| Stored records |
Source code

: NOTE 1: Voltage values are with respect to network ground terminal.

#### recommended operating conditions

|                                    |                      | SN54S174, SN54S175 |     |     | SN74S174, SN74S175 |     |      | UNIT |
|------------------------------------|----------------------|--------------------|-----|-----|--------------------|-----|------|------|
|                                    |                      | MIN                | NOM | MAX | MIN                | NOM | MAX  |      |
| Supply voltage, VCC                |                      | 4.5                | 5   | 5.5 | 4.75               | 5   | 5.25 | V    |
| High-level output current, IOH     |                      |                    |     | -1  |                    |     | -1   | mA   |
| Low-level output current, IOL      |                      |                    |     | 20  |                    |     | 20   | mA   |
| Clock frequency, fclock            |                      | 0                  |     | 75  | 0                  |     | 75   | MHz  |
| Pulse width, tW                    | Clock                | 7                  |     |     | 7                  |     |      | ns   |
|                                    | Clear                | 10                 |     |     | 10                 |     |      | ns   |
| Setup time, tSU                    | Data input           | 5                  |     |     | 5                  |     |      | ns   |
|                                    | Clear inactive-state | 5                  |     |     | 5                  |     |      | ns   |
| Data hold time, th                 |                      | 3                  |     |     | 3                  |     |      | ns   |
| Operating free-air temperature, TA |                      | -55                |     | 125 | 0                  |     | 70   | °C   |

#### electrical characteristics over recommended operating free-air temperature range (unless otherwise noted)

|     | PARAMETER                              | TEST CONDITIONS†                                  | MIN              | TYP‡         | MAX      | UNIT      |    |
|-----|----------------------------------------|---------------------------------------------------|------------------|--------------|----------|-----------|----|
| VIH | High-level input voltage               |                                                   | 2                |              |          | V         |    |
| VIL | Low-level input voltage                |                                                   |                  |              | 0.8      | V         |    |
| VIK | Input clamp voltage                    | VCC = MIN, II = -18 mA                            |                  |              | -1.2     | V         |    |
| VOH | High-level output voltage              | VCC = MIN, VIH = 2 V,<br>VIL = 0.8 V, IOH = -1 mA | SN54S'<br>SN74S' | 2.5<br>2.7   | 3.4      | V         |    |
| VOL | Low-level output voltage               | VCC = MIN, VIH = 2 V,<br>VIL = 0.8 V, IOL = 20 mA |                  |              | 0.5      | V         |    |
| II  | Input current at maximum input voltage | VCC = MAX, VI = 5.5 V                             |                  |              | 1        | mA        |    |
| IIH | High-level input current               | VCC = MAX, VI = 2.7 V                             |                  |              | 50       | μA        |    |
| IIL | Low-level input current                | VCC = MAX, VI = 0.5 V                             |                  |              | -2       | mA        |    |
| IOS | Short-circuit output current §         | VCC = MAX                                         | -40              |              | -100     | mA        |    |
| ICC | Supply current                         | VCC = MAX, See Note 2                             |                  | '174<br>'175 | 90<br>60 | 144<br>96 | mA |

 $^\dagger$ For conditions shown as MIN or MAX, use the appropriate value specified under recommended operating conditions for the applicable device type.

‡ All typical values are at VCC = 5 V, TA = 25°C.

| What the task asks |
Word for word, return each of the entries.

| Finished exercise |
Source code

: NOTE 1: Voltage values are with respect to network ground terminal.

#### recommended operating conditions

|                                    |                      | SN54S174, SN54S175 |     |     | SN74S174, SN74S175 |     |      | UNIT |
|------------------------------------|----------------------|--------------------|-----|-----|--------------------|-----|------|------|
|                                    |                      | MIN                | NOM | MAX | MIN                | NOM | MAX  |      |
| Supply voltage, VCC                |                      | 4.5                | 5   | 5.5 | 4.75               | 5   | 5.25 | V    |
| High-level output current, IOH     |                      |                    |     | -1  |                    |     | -1   | mA   |
| Low-level output current, IOL      |                      |                    |     | 20  |                    |     | 20   | mA   |
| Clock frequency, fclock            |                      | 0                  |     | 75  | 0                  |     | 75   | MHz  |
| Pulse width, tW                    | Clock                | 7                  |     |     | 7                  |     |      | ns   |
|                                    | Clear                | 10                 |     |     | 10                 |     |      | ns   |
| Setup time, tSU                    | Data input           | 5                  |     |     | 5                  |     |      | ns   |
|                                    | Clear inactive-state | 5                  |     |     | 5                  |     |      | ns   |
| Data hold time, th                 |                      | 3                  |     |     | 3                  |     |      | ns   |
| Operating free-air temperature, TA |                      | -55                |     | 125 | 0                  |     | 70   | °C   |

#### electrical characteristics over recommended operating free-air temperature range (unless otherwise noted)

|     | PARAMETER                              | TEST CONDITIONS†                                  | MIN              | TYP‡         | MAX      | UNIT      |    |
|-----|----------------------------------------|---------------------------------------------------|------------------|--------------|----------|-----------|----|
| VIH | High-level input voltage               |                                                   | 2                |              |          | V         |    |
| VIL | Low-level input voltage                |                                                   |                  |              | 0.8      | V         |    |
| VIK | Input clamp voltage                    | VCC = MIN, II = -18 mA                            |                  |              | -1.2     | V         |    |
| VOH | High-level output voltage              | VCC = MIN, VIH = 2 V,<br>VIL = 0.8 V, IOH = -1 mA | SN54S'<br>SN74S' | 2.5<br>2.7   | 3.4      | V         |    |
| VOL | Low-level output voltage               | VCC = MIN, VIH = 2 V,<br>VIL = 0.8 V, IOL = 20 mA |                  |              | 0.5      | V         |    |
| II  | Input current at maximum input voltage | VCC = MAX, VI = 5.5 V                             |                  |              | 1        | mA        |    |
| IIH | High-level input current               | VCC = MAX, VI = 2.7 V                             |                  |              | 50       | μA        |    |
| IIL | Low-level input current                | VCC = MAX, VI = 0.5 V                             |                  |              | -2       | mA        |    |
| IOS | Short-circuit output current §         | VCC = MAX                                         | -40              |              | -100     | mA        |    |
| ICC | Supply current                         | VCC = MAX, See Note 2                             |                  | '174<br>'175 | 90<br>60 | 144<br>96 | mA |

 $^\dagger$ For conditions shown as MIN or MAX, use the appropriate value specified under recommended operating conditions for the applicable device type.

‡ All typical values are at VCC = 5 V, TA = 25°C.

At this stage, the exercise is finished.